123        1346699925        11122        foo_bar
 
222        1346699955        11145        biz_baz
 
140        1346710000        11122        hee_haw
 
234        1346700000        11135        bip_bop
 
146        1346699999        11123        foo_bar
 
99        1346750000        11135        bip_bop
 
99        1346750000        11135        bip_bop
 
- screen: Manager for terminal screens. Can be used to “re-attach” terminal sessions so you can continue your work after logging out, etc. Particularly useful when working on a remote server.
- top: displays currently running tasks and their resource utilization.

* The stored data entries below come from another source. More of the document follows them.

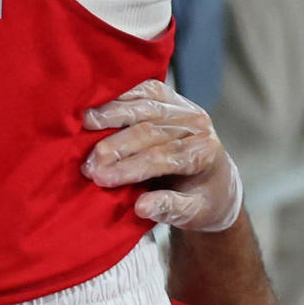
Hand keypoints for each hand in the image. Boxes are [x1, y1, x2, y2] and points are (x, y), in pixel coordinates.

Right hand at [82, 80, 240, 232]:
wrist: (220, 185)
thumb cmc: (204, 203)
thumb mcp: (194, 214)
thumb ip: (169, 208)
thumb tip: (141, 207)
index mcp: (205, 153)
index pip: (161, 157)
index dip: (128, 168)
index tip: (99, 179)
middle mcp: (197, 125)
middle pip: (149, 130)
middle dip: (114, 146)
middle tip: (87, 163)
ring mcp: (185, 108)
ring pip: (145, 105)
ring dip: (111, 114)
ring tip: (84, 124)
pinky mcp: (173, 99)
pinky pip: (146, 90)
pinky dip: (121, 94)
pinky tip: (99, 102)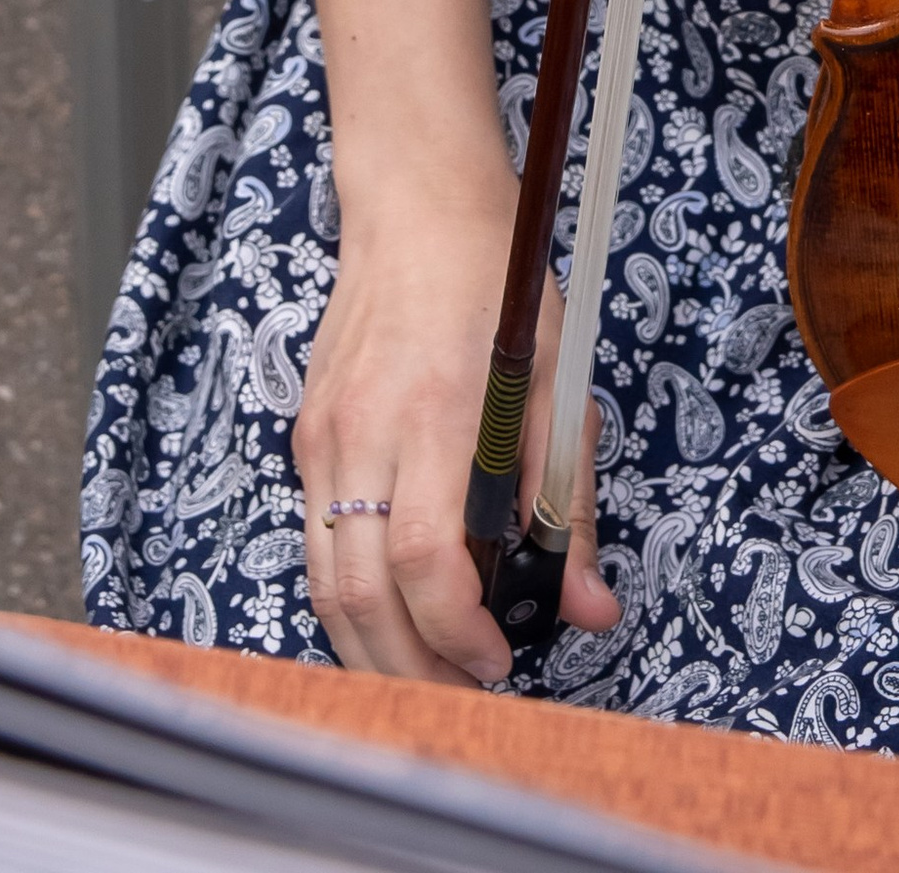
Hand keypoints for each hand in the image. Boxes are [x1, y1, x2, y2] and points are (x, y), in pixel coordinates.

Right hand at [293, 188, 619, 683]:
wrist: (417, 206)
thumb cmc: (497, 285)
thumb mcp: (561, 386)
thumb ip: (569, 506)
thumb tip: (591, 607)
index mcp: (434, 413)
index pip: (424, 559)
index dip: (457, 631)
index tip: (499, 660)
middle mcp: (362, 432)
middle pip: (360, 595)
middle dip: (414, 668)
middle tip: (469, 692)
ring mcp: (323, 437)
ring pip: (325, 584)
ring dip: (375, 650)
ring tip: (434, 672)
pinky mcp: (307, 438)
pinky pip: (316, 544)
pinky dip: (351, 599)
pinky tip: (397, 613)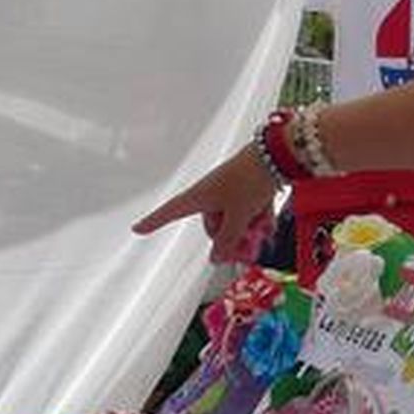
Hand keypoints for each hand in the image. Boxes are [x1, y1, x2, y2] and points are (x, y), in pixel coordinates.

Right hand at [132, 145, 276, 262]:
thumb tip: (216, 258)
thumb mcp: (238, 216)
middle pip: (214, 226)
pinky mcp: (247, 189)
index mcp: (199, 197)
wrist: (277, 155)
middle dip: (232, 239)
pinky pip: (247, 211)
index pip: (170, 212)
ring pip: (234, 220)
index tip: (137, 229)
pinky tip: (269, 223)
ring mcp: (229, 191)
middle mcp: (211, 194)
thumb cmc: (250, 179)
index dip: (153, 221)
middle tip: (249, 247)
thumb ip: (228, 240)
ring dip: (249, 230)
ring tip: (264, 230)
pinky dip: (257, 218)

- fmt: a simple text formatter, often used for limiting the width of lines in a file. Typically useage uses a -width flag, where width is a positive integer denoting the number of words to go on each output line, where words are sequences of non-whitespace characters. For instance, if we want to get all the individual “words” for our sample input file, one word per line, we can use (using head to limit output):
fmt -1 sample.txt | head
 
This will give:
 
123
 
1346699925
 
11122
 
foo
 
bar
 
222
 
1346699955
 
11145
 
biz
 
baz
 
Pick your Text Editor
While the editor from nano is a
   great way to jump right in to coding, there are a rich set of editors
   available in the terminal that are useful for exploring and modifying
   files in addition to writing source code for programming languages.

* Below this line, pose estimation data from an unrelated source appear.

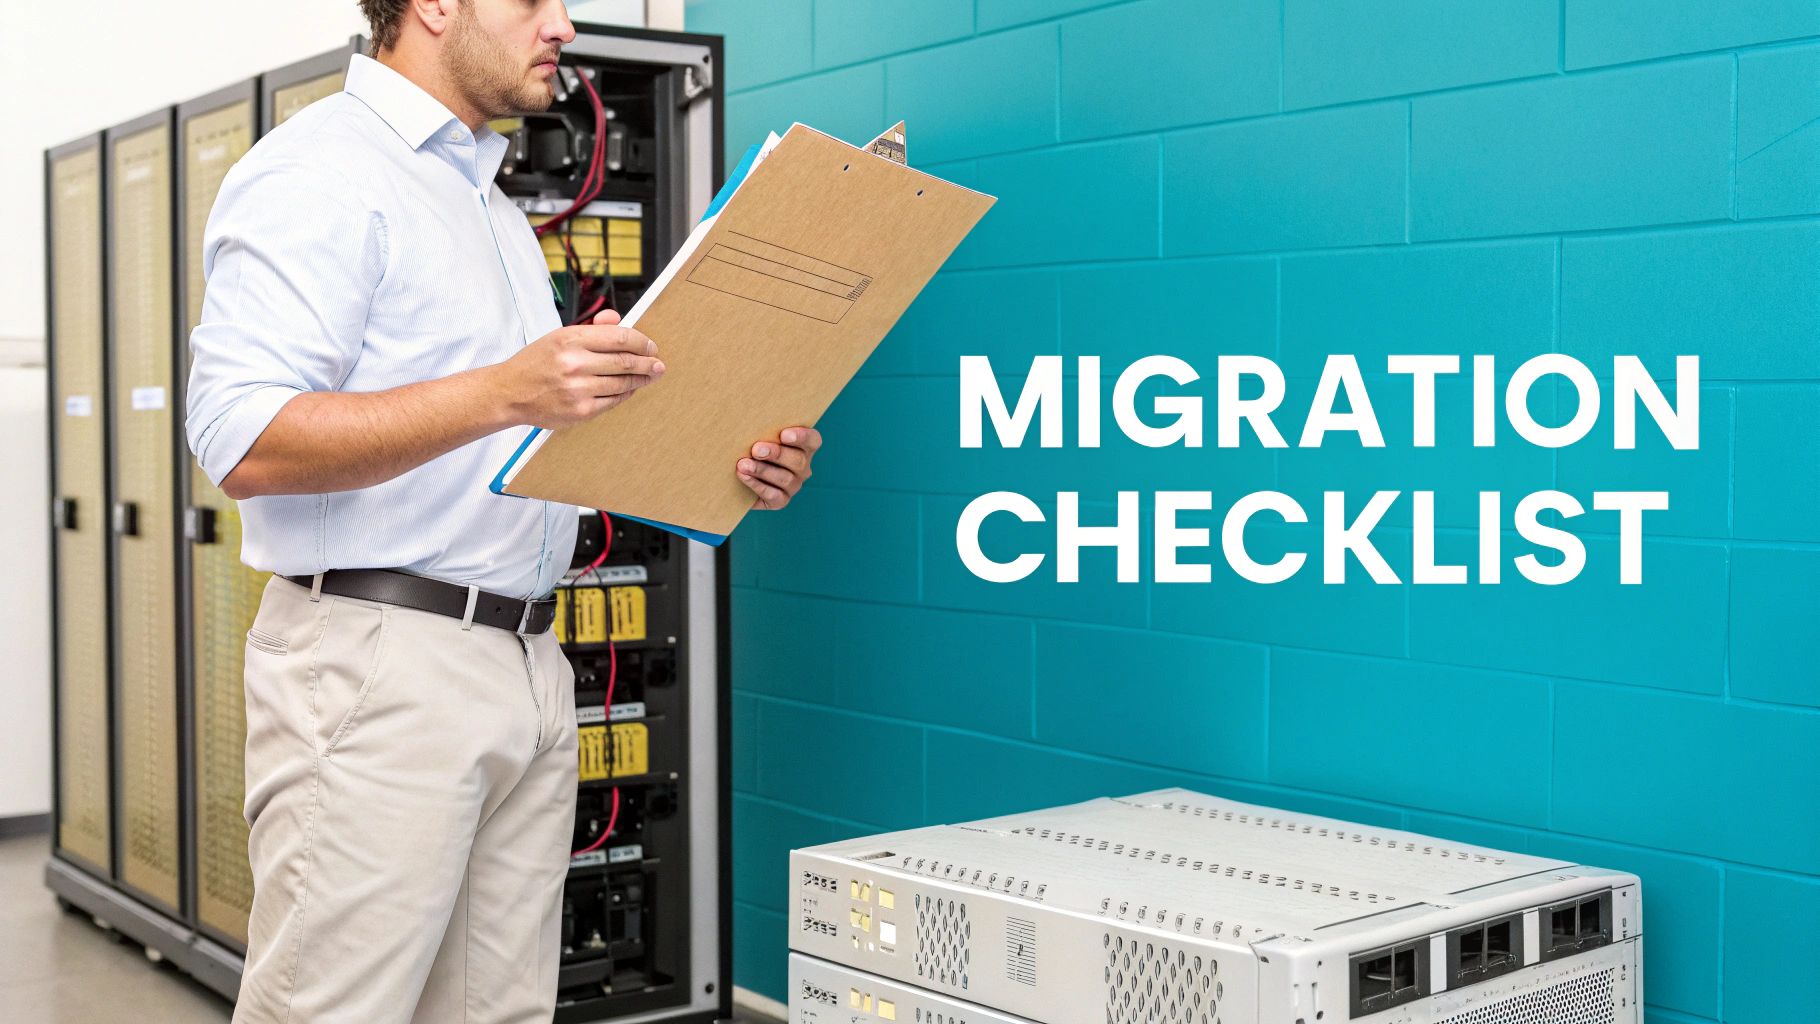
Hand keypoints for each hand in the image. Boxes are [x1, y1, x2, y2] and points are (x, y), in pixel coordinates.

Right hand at [495, 309, 664, 427]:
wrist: (510, 392)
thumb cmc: (537, 362)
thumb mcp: (559, 336)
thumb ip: (592, 328)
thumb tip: (618, 319)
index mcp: (570, 339)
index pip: (619, 338)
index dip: (641, 342)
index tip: (650, 346)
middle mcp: (574, 364)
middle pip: (625, 361)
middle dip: (648, 363)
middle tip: (658, 364)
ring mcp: (578, 389)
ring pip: (622, 383)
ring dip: (640, 379)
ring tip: (650, 376)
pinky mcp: (580, 411)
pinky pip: (613, 401)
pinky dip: (625, 394)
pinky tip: (630, 389)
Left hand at [737, 427, 820, 509]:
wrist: (734, 477)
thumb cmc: (747, 447)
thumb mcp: (755, 433)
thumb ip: (758, 425)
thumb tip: (747, 408)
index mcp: (802, 447)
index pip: (812, 440)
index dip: (802, 437)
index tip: (783, 434)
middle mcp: (802, 467)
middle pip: (798, 460)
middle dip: (777, 454)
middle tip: (756, 449)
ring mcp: (793, 485)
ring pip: (786, 478)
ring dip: (763, 470)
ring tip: (743, 464)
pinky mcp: (781, 501)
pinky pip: (774, 495)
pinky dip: (757, 485)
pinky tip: (744, 476)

   nano is the simplest common text editor, vim and emacs are both far
   more complex and far more feature-rich. Choosing vim or emacs entails
   climbing a learning curve- there are many special key combinations
   that do useful things and special modes optimized for certain common
   tasks. However, this power, once mastered can greatly increase your
   effectiveness as a programmer, greatly reducing your time between
   iterations. 
 
For experienced programmers, choosing an editor is almost
   like choosing a religion: one is right and all others are wrong. Some
   programmers are very vocal about this. However, in the end of the
   day, all editors do the same things, albeit offering different paths
   to get there. When you feel you’re ready to try out a new text
   editor, my advice is pick one that your friends or colleagues are
   familiar with. They can get you on your feet quickly with a few
   useful tips, and get you unstuck when you run into trouble.